ADS-5102 has also been explored in dyskinesia, for which it is indicated in patients with Parkinson disease receiving levodopa-based therapy, with or without concomitant dopaminergic medications. It is marketed under the brand name Gocovri.
Earlier this year, at the 2019 International Congress of Parkinson’s Disease and Movement Disorders, in Nice, France, safety data for the dopamine agonist was presented, including findings through 1 year after its FDA approval. Additionally, combined phase 3 data from 2 trials (NCT02136914 and NCT02274766) showed that the treatment was associated with significantly improved motor skills in 82 patients treated with the extended-release capsules compared to the 87 treated with placebo. One of those analyses of amantadine revealed the safety profile of the therapy was consistent, though adverse events (AEs) occurred more frequently in older age groups. Ultimately, these AEs were believed to be in part due to increasingly lower baseline glomerular filtration rates older patients, suggesting that clinicians should be mindful of renal function and overall morbidity and should consider lower dosing options for older patients.3
1. Adamas Announces Top-Line Results from INROADS Phase 3 Trial of ADS-5102 for Multiple Sclerosis Patients with Walking Impairment [press release]. Emeryville, CA: Adamas Pharmaceuticals; Published December 17, 2019. globenewswire.com/news-release/2019/12/17/1961609/0/en/Adamas-Announces-Top-Line-Results-from-INROADS-Phase-3-Trial-of-ADS-5102-for-Multiple-Sclerosis-Patients-with-Walking-Impairment.html. Accessed December 17, 2019.
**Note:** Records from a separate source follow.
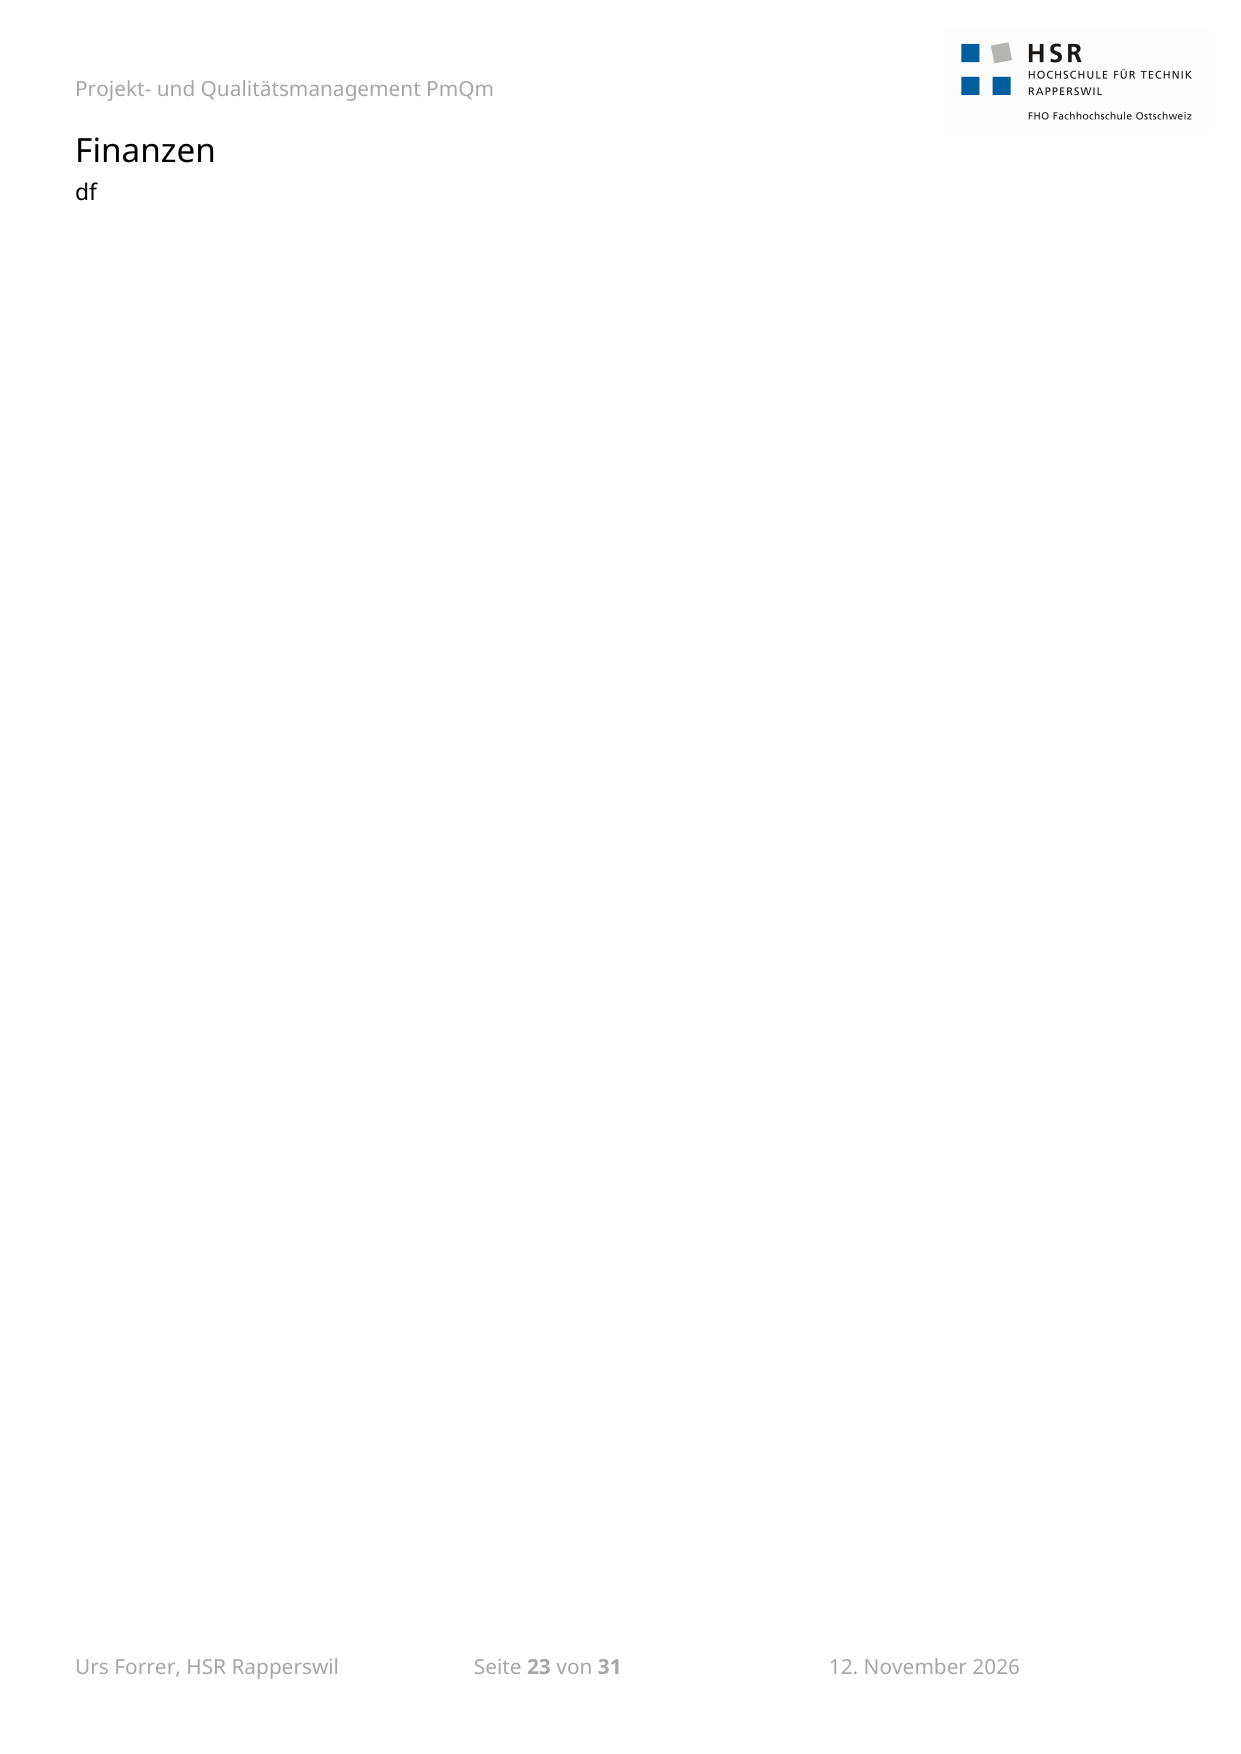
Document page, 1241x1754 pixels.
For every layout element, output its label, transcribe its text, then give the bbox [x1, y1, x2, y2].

picture [943, 29, 1210, 134]
text df [75, 176, 1165, 207]
subtitle Finanzen [75, 127, 1165, 173]
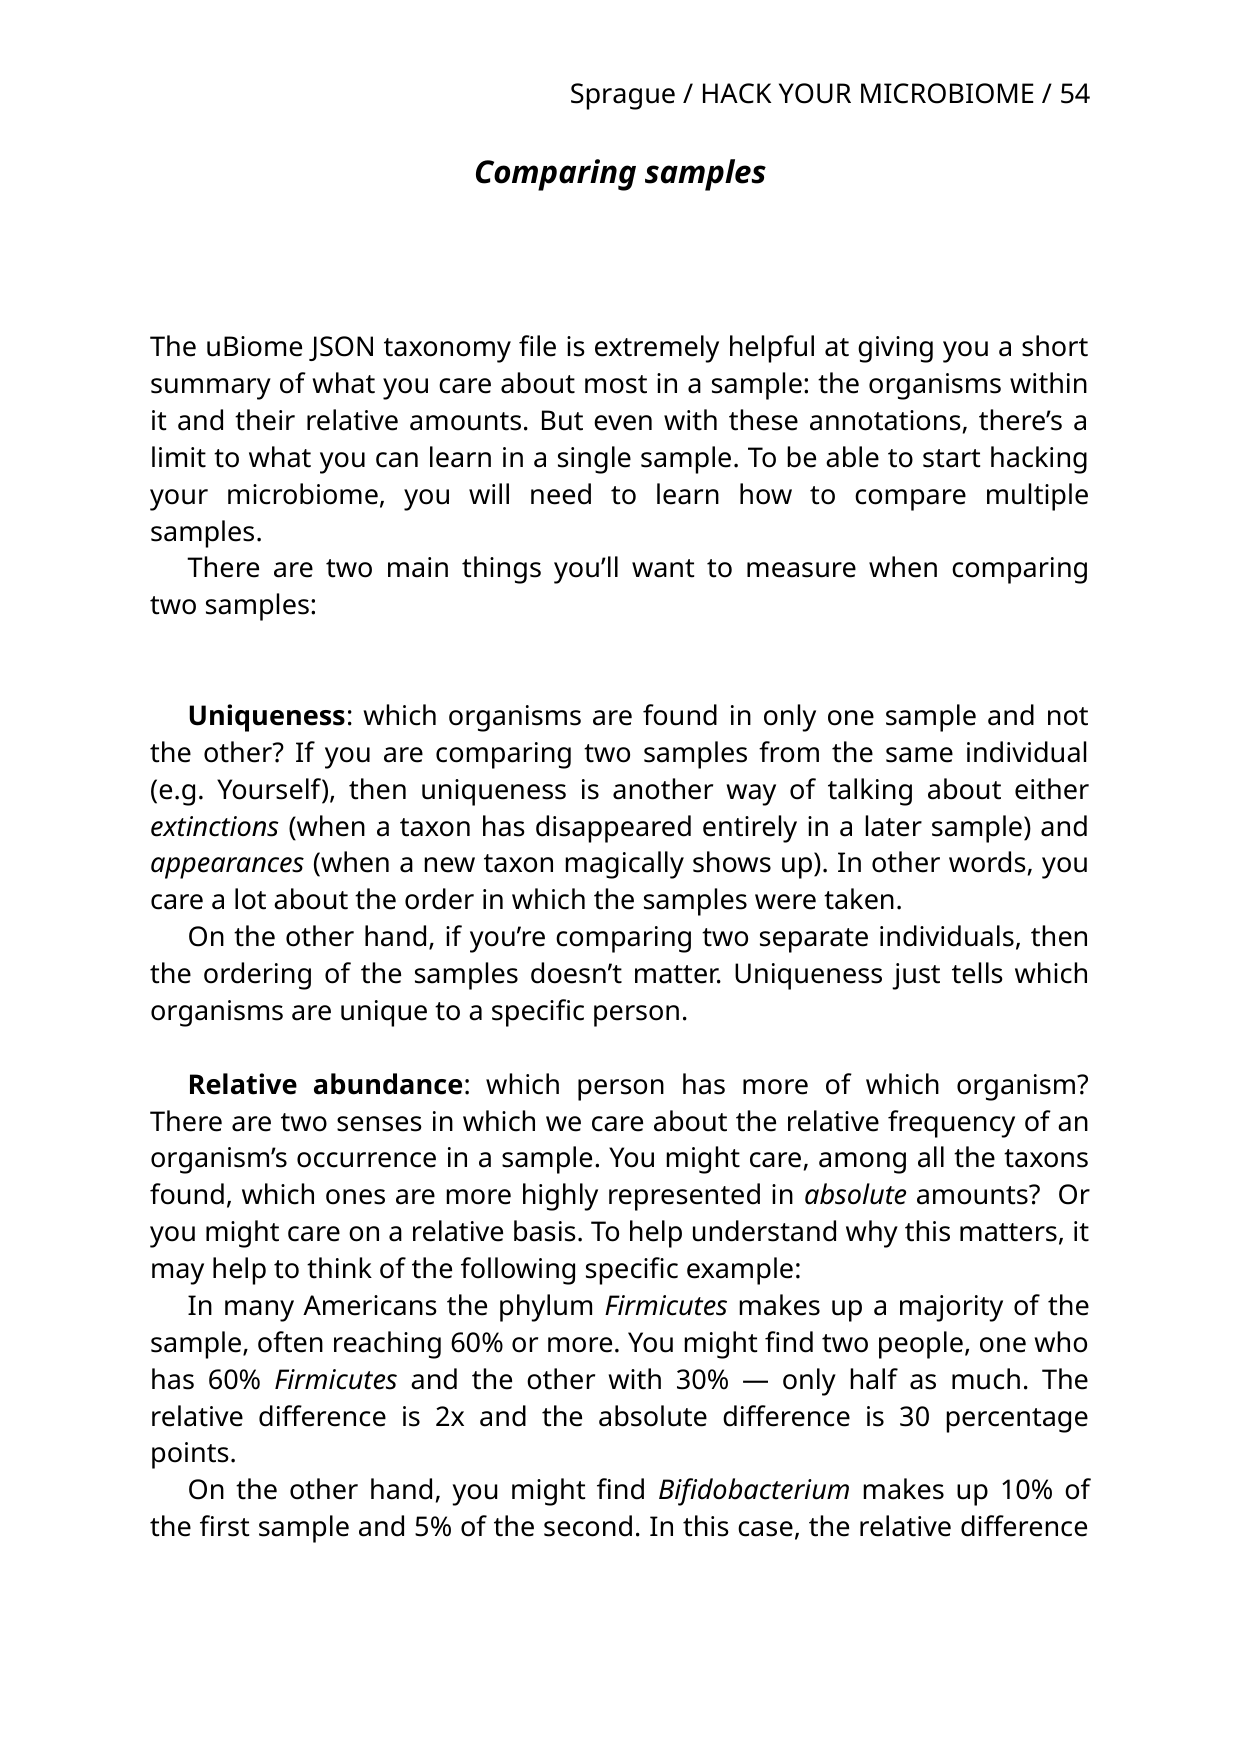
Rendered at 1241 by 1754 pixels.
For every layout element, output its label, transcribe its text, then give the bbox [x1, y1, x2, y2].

text On the other hand, if you’re comparing two separate individuals, then the ordering of the samples doesn’t matter. Uniqueness just tells which organisms are unique to a specific person. [150, 918, 1090, 1028]
text There are two main things you’ll want to measure when comparing two samples: [150, 549, 1090, 623]
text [150, 1471, 1090, 1544]
text Comparing samples [150, 150, 1090, 193]
text Relative abundance: which person has more of which organism? There are two senses in which we care about the relative frequency of an organism’s occurrence in a sample. You might care, among all the taxons found, which ones are more highly represented in absolute amounts? Or you might care on a relative basis. To help understand why this matters, it may help to think of the following specific example: [150, 1065, 1090, 1286]
text The uBiome JSON taxonomy file is extremely helpful at giving you a short summary of what you care about most in a sample: the organisms within it and their relative amounts. But even with these annotations, there’s a limit to what you can learn in a single sample. To be able to start hacking your microbiome, you will need to learn how to compare multiple samples. [150, 328, 1090, 549]
text Uniqueness: which organisms are found in only one sample and not the other? If you are comparing two samples from the same individual (e.g. Yourself), then uniqueness is another way of talking about either extinctions (when a taxon has disappeared entirely in a later sample) and appearances (when a new taxon magically shows up). In other words, you care a lot about the order in which the samples were taken. [150, 696, 1090, 918]
text In many Americans the phylum Firmicutes makes up a majority of the sample, often reaching 60% or more. You might find two people, one who has 60% Firmicutes and the other with 30% — only half as much. The relative difference is 2x and the absolute difference is 30 percentage points. [150, 1286, 1090, 1471]
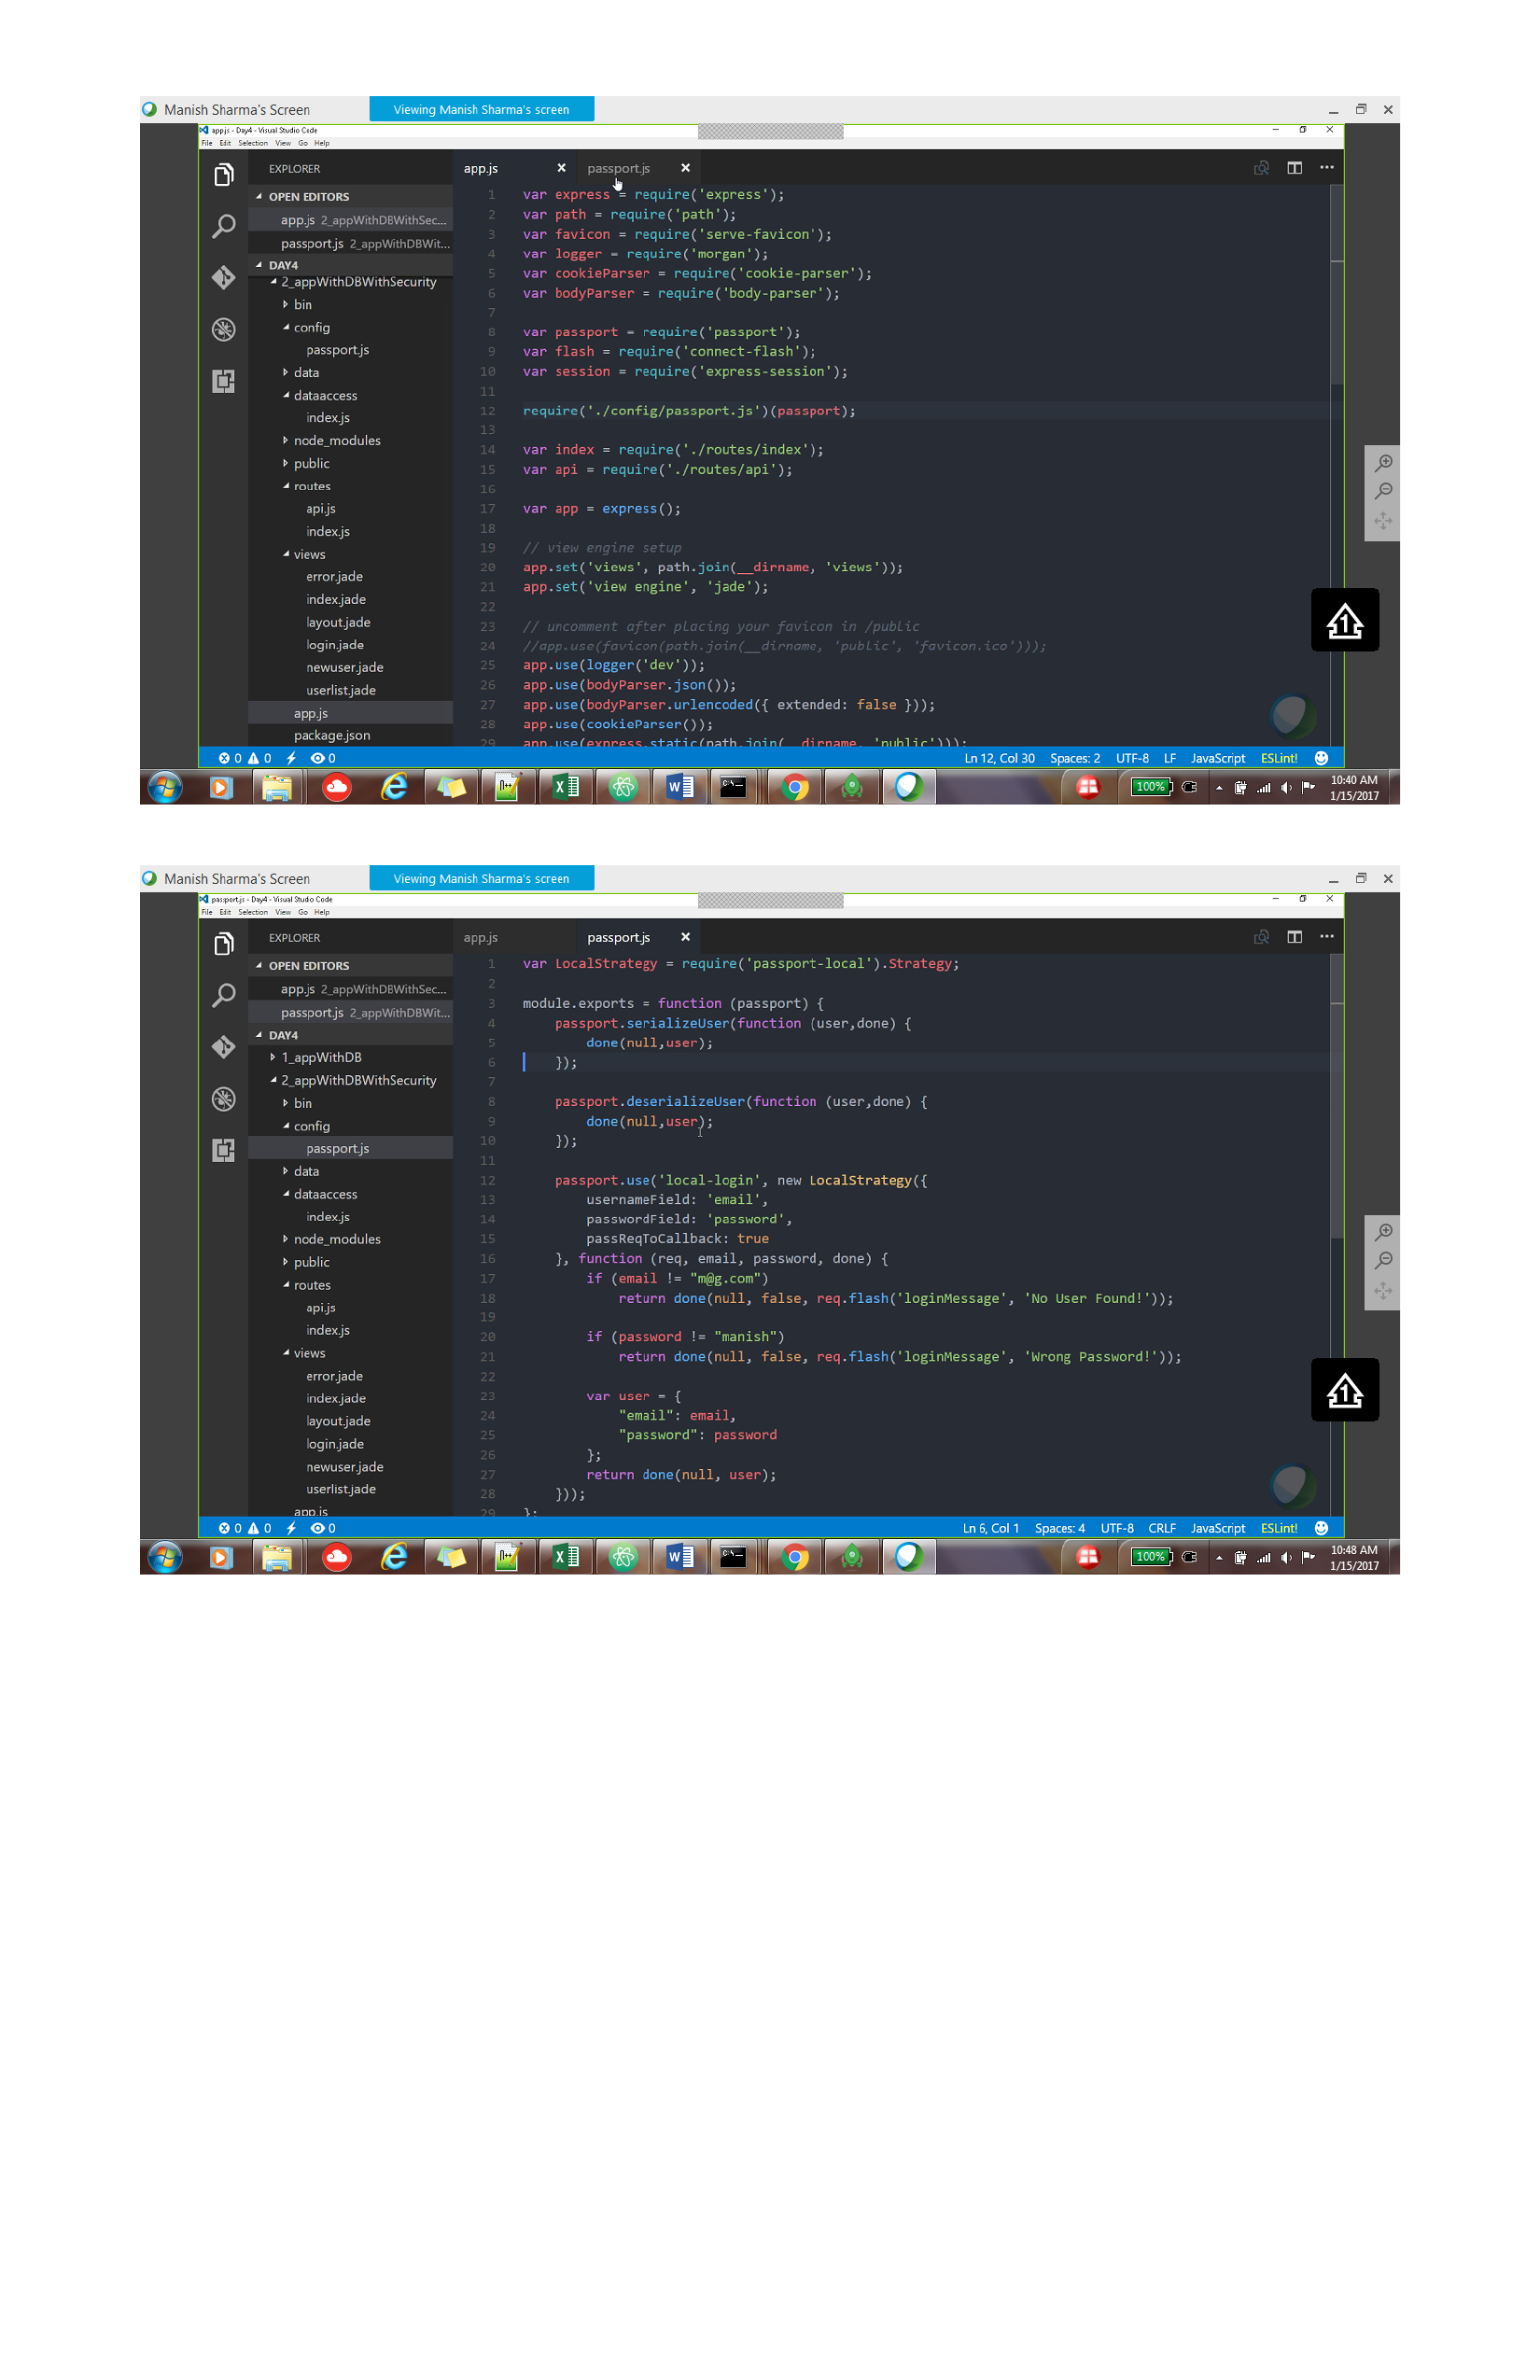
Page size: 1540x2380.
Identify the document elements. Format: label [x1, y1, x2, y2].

picture [447, 106, 453, 113]
picture [140, 865, 1400, 1575]
picture [447, 875, 453, 882]
picture [140, 96, 1400, 805]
2. Pipeline. Adamas website. Updated 2019. adamaspharma.com/pipeline. Accessed December 17, 2019.
3. Adamas Announces New Safety and Efficacy Data for GOCOVRI® in Parkinson’s Disease Patients with Dyskinesia at the Movement Disorder Society 2019 International Congress [press release]. Emeryville, CA: Adamas Pharmaceuticals; Published September 20, 2019. globenewswire.com/news-release/2019/09/20/1918502/0/en/Adamas-Announces-New-Safety-and-Efficacy-Data-for-GOCOVRI-in-Parkinson-s-Disease-Patients-with-Dyskinesia-at-the-Movement-Disorder-Society-2019-International-Congress.html. Accessed December 17, 2019.